Marriage is hard! I wish it wasn’t, and often wonder why it has to be. After all, you fell in love with this person. When you dated, you sent love notes and willingly spent money on flowers and her favorite perfume, dinner out, etc. Then one day you looked into each other’s eyes and thought I need to be with this person for the rest of my life! They make me so happy! Then you said “I do” and things got hard. It’s so strange.
Oh, there is the “honeymoon period”. But I’ve talked to some couples that even found that adjustment hard. I often ask God, “Why should something that is supposed to be based on such positive things like love and commitment, passion and intimacy be so difficult?” Then God reminds me of my relationship with him, and how I tend to make that relationship so hard too.
I guess when I was young and “in love” I thought marriage was about my happiness. It was about having someone in my life who made me feel good about myself.

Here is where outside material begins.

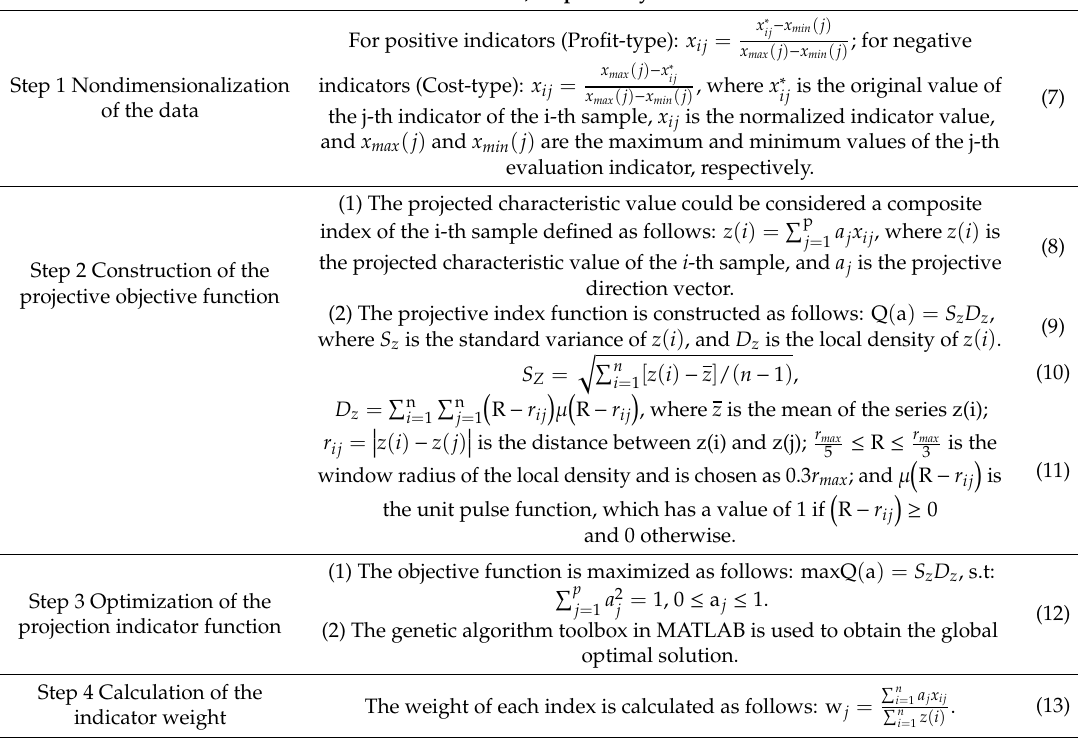
Table 3. Steps of the weight determination process by projection pursuit clustering (PPC). | i = 1 , 2 ,. . . , n , j = 1 , 2 ,. . . , p }, where n and p are the numbers of samples and The sample set of indicators is set as { x * ij indicators,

There is only one problem with that–marriage shows me just how selfish to the core I can be. It also shows me how hard I am to please. The things my wife did for me yesterday to make me happy don’t necessarily light my fire today. It makes sense marriage is hard, because when you live with someone 24/7 it’s unlikely they can make you feel good about yourself 24/7. I realized that if I want to have a happy marriage and get the best out of this relationship, I may have to rethink the myth that marriage is for my happiness. I had to say it out loud: “I don’t believe God gave me marriage so I would be happy.” I’ve spent a lot of happy days in my marriage, but if that is my focus I will end up dissatisfied every time.
In Ephesians 5:25 we read, “Husbands, love your wives, just as Christ loved the church and gave himself up for her.” Funny, but that verse says nothing about how marriage is for me and my happiness. It’s all about me giving myself up for another person. In that verse I believe I find the real purpose behind a happy (no, I’ve got to stop using that word), fulfilling marriage. Marriage was given to teach me how to sacrifice myself in some small way like Christ sacrificed himself for me.

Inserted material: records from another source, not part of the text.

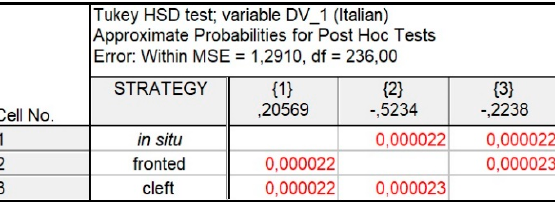
Figure 18. Operator mean results (Italian) .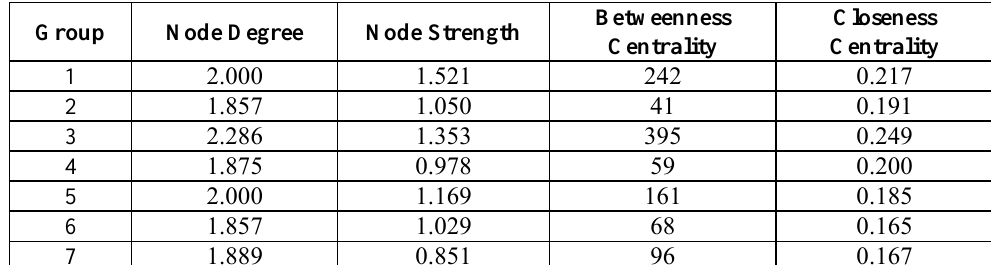
Table 3. Average central indexes of groups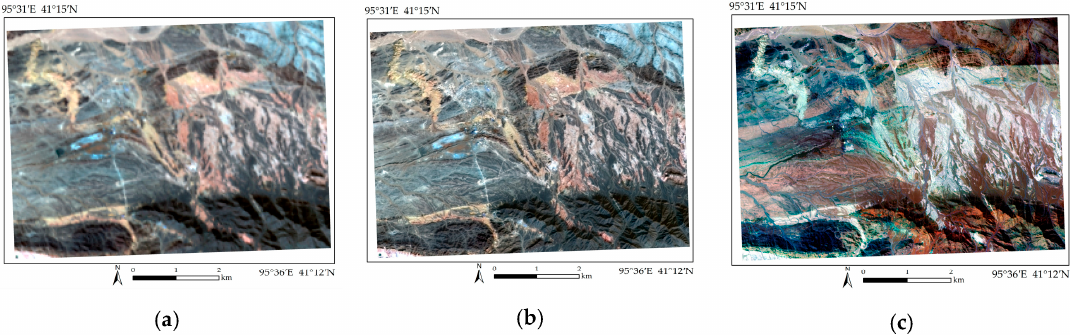
Figure 3. Preprocessed images. ( a ) GF-5 AHSI imagery (R: Band 62; G: Band 36; B: Band 20); ( b ) the fused hyperspectral imagery (R: Band 62; G: Band 36; B: Band 20); ( c ) SASI imagery (R: Band 75; G: Band 30; B: Band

Some days giving myself to my wife feels like nailing myself to the cross. It’s pathetic but it’s true. That is probably why Jesus said I had to pick my cross up and die to myself “daily”. Sacrifice was never meant to be easy. Jesus even asked the Father to remove his cup of sacrifice from him. Just yesterday I was reading about the horrible tragedy in Colorado at the premier of the Batman movie. The article described how three boyfriends lost their lives taking bullets to shield their girlfriends. Every day God gives me opportunities to sacrifice myself for my wife, to take a bullet for her so to speak. Opportunities to show her Christ lives in me, that because of his sacrifice for me I can do the same for her. But here is the problem: I’m usually so focused on how my needs are being met, I don’t even notice the bullets as they fly at my wife. I realized that it’s not marriage that’s hard, its sacrifice that is hard.
God said it’s when we lose our life that we find it, and there is no greater love than this, that you lay down your life for your friend (Matthew 10:39, John 15:13). I want to have a happy marriage so I’m going to start taking more bullets, laying down mylife, and sacrificing myself and my own needs. This just might work!